**TASK PROMPT:** From the first line to the last, restate the data exactly, leaving out the images.

**GIVEN DATA:**

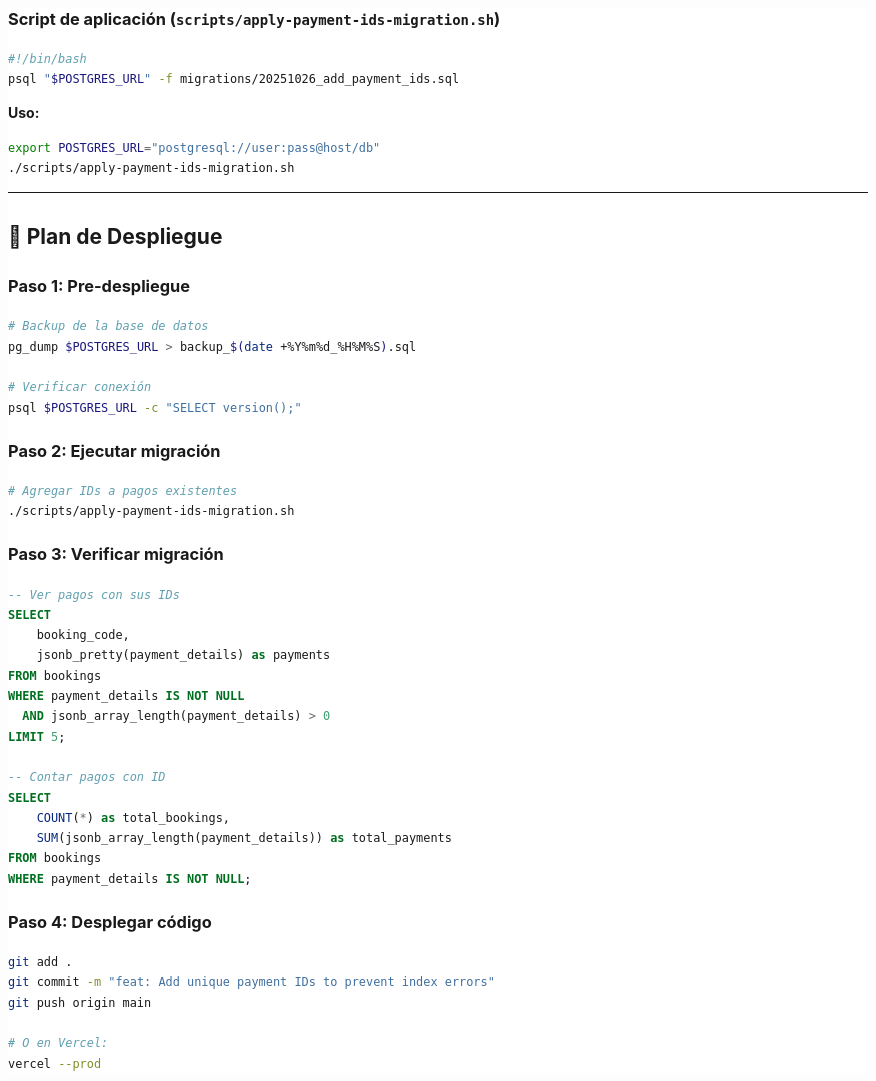 ### Script de aplicación (`scripts/apply-payment-ids-migration.sh`)

```bash
#!/bin/bash
psql "$POSTGRES_URL" -f migrations/20251026_add_payment_ids.sql
```

**Uso:**
```bash
export POSTGRES_URL="postgresql://user:pass@host/db"
./scripts/apply-payment-ids-migration.sh
```

---

## 🚀 Plan de Despliegue

### Paso 1: Pre-despliegue
```bash
# Backup de la base de datos
pg_dump $POSTGRES_URL > backup_$(date +%Y%m%d_%H%M%S).sql

# Verificar conexión
psql $POSTGRES_URL -c "SELECT version();"
```

### Paso 2: Ejecutar migración
```bash
# Agregar IDs a pagos existentes
./scripts/apply-payment-ids-migration.sh
```

### Paso 3: Verificar migración
```sql
-- Ver pagos con sus IDs
SELECT 
    booking_code,
    jsonb_pretty(payment_details) as payments
FROM bookings
WHERE payment_details IS NOT NULL 
  AND jsonb_array_length(payment_details) > 0
LIMIT 5;

-- Contar pagos con ID
SELECT 
    COUNT(*) as total_bookings,
    SUM(jsonb_array_length(payment_details)) as total_payments
FROM bookings
WHERE payment_details IS NOT NULL;
```

### Paso 4: Desplegar código
```bash
git add .
git commit -m "feat: Add unique payment IDs to prevent index errors"
git push origin main

# O en Vercel:
vercel --prod
```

**RESULT FOR THIS EXERCISE:**
 ### Script de aplicación (`scripts/apply-payment-ids-migration.sh`)

```bash
#!/bin/bash
psql "$POSTGRES_URL" -f migrations/20251026_add_payment_ids.sql
```

**Uso:**
```bash
export POSTGRES_URL="postgresql://user:pass@host/db"
./scripts/apply-payment-ids-migration.sh
```

---

## 🚀 Plan de Despliegue

### Paso 1: Pre-despliegue
```bash
# Backup de la base de datos
pg_dump $POSTGRES_URL > backup_$(date +%Y%m%d_%H%M%S).sql

# Verificar conexión
psql $POSTGRES_URL -c "SELECT version();"
```

### Paso 2: Ejecutar migración
```bash
# Agregar IDs a pagos existentes
./scripts/apply-payment-ids-migration.sh
```

### Paso 3: Verificar migración
```sql
-- Ver pagos con sus IDs
SELECT 
    booking_code,
    jsonb_pretty(payment_details) as payments
FROM bookings
WHERE payment_details IS NOT NULL 
  AND jsonb_array_length(payment_details) > 0
LIMIT 5;

-- Contar pagos con ID
SELECT 
    COUNT(*) as total_bookings,
    SUM(jsonb_array_length(payment_details)) as total_payments
FROM bookings
WHERE payment_details IS NOT NULL;
```

### Paso 4: Desplegar código
```bash
git add .
git commit -m "feat: Add unique payment IDs to prevent index errors"
git push origin main

# O en Vercel:
vercel --prod
```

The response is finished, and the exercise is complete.